B) Miguilim encena a descoberta, o mundo em expectativa; Manuelzão recobra a memória de vida,
   acenando para uma ótica do vivido e do experimentado.
C) Ambas as narrativas encerram-se com as partidas simbólicas de suas personagens: Miguilim parte
   para o aprendizado da vida; a partida de Manuelzão encena uma despedida.
D) Os textos abordam estados diferenciados do ser humano: em Miguilim, a infância, as revelações do
   novo; em Manuelzão, a velhice, o cansaço, a ambivalência das relações afetivas.
QUESTÃO 18
 “... para falar da moça, tenho que não fazer a barba durante dias e adquirir olheiras escuras por dormir
pouco, só cochilar de pura exaustão, sou um trabalhador manual. Além de vestir-me com roupa velha e
rasgada. Tudo isso para me pôr no nível da nordestina.” (A hora da estrela, p.26)
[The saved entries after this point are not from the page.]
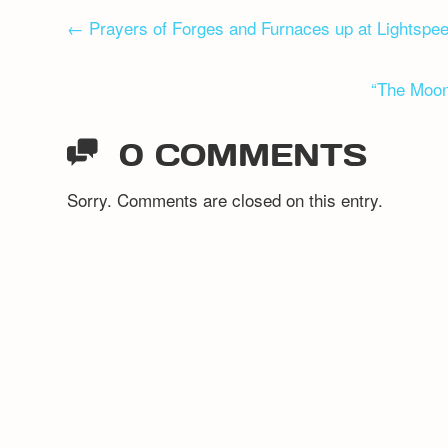
POST
←
Prayers of Forges and Furnaces up at Lightspe
NAVIGATION
“The Moon
0 COMMENTS
Sorry. Comments are closed on this entry.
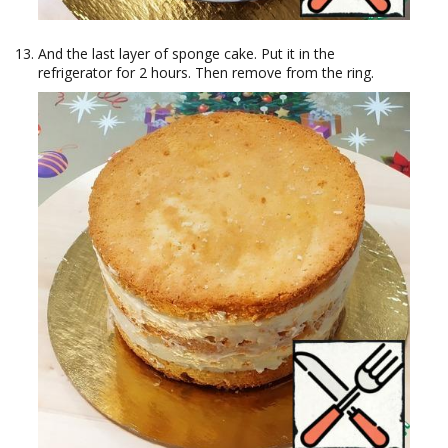
And the last layer of sponge cake. Put it in the
refrigerator for 2 hours. Then remove from the ring.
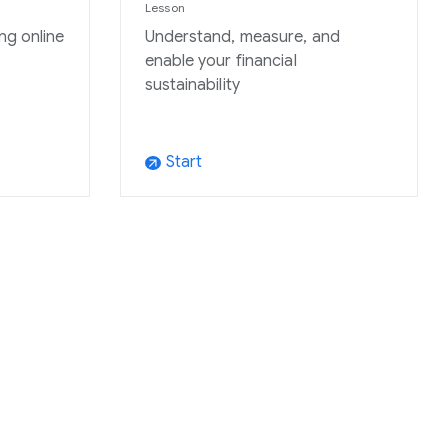
Lesson
ng online
Understand, measure, and
enable your financial
sustainability
Start
arrow_outward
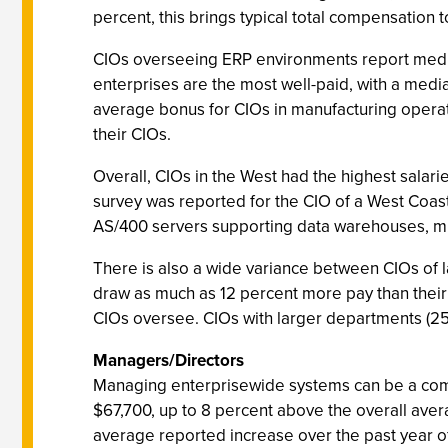
percent, this brings typical total compensation 
CIOs overseeing ERP environments report median
enterprises are the most well-paid, with a median
average bonus for CIOs in manufacturing operati
their CIOs.
Overall, CIOs in the West had the highest salarie
survey was reported for the CIO of a West Coast
AS/400 servers supporting data warehouses, mult
There is also a wide variance between CIOs of 
draw as much as 12 percent more pay than thei
CIOs oversee. CIOs with larger departments (25
Managers/Directors
Managing enterprisewide systems can be a comp
$67,700, up to 8 percent above the overall aver
average reported increase over the past year o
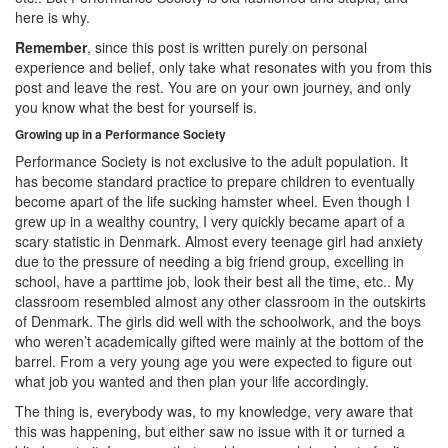
here is why.
Remember
, since this post is written purely on personal
experience and belief, only take what resonates with you from this
post and leave the rest. You are on your own journey, and only
you know what the best for yourself is.
Growing up in a Performance Society
Performance Society is not exclusive to the adult population. It
has become standard practice to prepare children to eventually
become apart of the life sucking hamster wheel. Even though I
grew up in a wealthy country, I very quickly became apart of a
scary statistic in Denmark. Almost every teenage girl had anxiety
due to the pressure of needing a big friend group, excelling in
school, have a parttime job, look their best all the time, etc.. My
classroom resembled almost any other classroom in the outskirts
of Denmark. The girls did well with the schoolwork, and the boys
who weren’t academically gifted were mainly at the bottom of the
barrel. From a very young age you were expected to figure out
what job you wanted and then plan your life accordingly.
The thing is, everybody was, to my knowledge, very aware that
this was happening, but either saw no issue with it or turned a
O fragmento da obra de Clarice Lispector expressa o tumulto do personagem-narrador Rodrigo, ao
definir o seu estilo e a sua história.
De acordo com a obra, o trecho acima só NÃO pode ser interpretado como está na alternativa
A) A metalinguagem da obra direciona o olhar do leitor para um processo de construção de escrita
    lento, sofrido e complexo, no qual se destacam o labor e a densidade da escrita clariceana.
B) O narrador Rodrigo anula-se como voz autônoma dentro da história, pois é, pouco a pouco,
    possuído pela nulidade e inexpressividade que caracterizam Macabéa, chegando até a perder o
    controle da condução narrativa.
C) A escrita do livro, para o narrador, é um processo intenso, orgânico e vivenciado, pois o narrador
    empresta o seu corpo e a sua voz para construir a personagem Macabéa.
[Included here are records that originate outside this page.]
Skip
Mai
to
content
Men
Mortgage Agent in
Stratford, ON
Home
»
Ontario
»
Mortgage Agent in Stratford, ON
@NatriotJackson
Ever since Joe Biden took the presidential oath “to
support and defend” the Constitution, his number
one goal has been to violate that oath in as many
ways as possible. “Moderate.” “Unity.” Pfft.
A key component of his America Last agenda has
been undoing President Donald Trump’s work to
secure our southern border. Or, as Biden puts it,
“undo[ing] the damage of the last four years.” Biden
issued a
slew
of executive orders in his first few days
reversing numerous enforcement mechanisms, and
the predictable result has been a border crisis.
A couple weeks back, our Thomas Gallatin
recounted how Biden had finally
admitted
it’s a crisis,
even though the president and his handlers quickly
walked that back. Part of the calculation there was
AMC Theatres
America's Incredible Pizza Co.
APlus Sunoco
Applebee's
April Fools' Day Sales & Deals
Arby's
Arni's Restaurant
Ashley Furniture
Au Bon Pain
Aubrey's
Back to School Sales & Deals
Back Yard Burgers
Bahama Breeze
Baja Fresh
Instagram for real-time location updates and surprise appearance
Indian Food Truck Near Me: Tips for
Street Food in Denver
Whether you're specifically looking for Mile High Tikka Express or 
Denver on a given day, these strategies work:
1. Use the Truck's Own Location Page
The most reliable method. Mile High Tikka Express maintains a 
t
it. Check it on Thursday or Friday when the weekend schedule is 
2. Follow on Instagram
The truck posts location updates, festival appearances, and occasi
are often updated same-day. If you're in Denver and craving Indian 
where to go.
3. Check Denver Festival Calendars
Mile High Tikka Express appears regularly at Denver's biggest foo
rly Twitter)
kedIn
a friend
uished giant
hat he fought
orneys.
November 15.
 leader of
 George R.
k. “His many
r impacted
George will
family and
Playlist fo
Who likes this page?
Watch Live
D) A negação da voz feminina, configurada na escolha de um narrador masculino que nega o
    sentimentalismo e as expansões líricas, exprime a necessidade da autora de analisar a sua escrita.
QUESTÃO 19
Sobre os narradores de A Hora da Estrela e São Bernardo, é INCORRETO afirmar que
A) adotam a terceira pessoa, para refrear o lirismo.
B) apresentam uma escrita auto-reflexiva.
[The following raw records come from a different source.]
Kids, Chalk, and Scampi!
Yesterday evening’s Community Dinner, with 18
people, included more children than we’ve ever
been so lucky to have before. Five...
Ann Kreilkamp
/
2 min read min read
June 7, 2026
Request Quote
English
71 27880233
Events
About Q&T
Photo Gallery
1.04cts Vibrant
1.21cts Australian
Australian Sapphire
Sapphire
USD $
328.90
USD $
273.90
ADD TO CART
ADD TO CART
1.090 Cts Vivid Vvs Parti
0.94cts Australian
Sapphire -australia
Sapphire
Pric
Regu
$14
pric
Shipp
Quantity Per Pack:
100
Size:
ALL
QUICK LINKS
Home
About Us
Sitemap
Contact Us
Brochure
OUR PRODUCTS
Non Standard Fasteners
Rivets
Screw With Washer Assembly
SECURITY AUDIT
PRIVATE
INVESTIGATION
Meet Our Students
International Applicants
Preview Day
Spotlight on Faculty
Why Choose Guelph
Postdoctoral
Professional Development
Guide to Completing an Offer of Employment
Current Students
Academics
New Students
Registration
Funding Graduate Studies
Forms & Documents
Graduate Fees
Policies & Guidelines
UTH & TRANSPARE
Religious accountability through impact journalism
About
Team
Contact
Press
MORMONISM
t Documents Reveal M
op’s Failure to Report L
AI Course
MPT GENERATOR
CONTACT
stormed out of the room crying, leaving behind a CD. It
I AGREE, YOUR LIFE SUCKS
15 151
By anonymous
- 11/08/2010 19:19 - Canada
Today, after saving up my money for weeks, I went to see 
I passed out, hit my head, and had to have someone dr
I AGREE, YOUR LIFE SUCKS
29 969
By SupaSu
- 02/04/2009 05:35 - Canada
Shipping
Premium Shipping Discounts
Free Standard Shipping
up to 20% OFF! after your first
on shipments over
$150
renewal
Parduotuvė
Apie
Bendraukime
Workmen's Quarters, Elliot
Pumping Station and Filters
C) projetam seus anseios em personagens femininas.
D) são ambos narradores-personagens.
QUESTÃO 20
Assinale a alternativa que apresenta INCORREÇÃO a respeito das características da obra São
Bernardo.
A) O narrador, ao longo do seu relato, vai, pouco a pouco, construindo uma história de arrependimento
   e elevação moral.
B) A reflexão sobre a linguagem da obra denota um aspecto do caráter materialista e empreendedor do
   narrador.
C) A construção da escrita se dá através do “flashback”, em que o narrador, em primeira pessoa,
   procura relatar a sua história.
D) Quanto maior o ciúme que sente da esposa, maior a autodeformação de Paulo Honório,
   evidenciando a grande diferença entre ambos.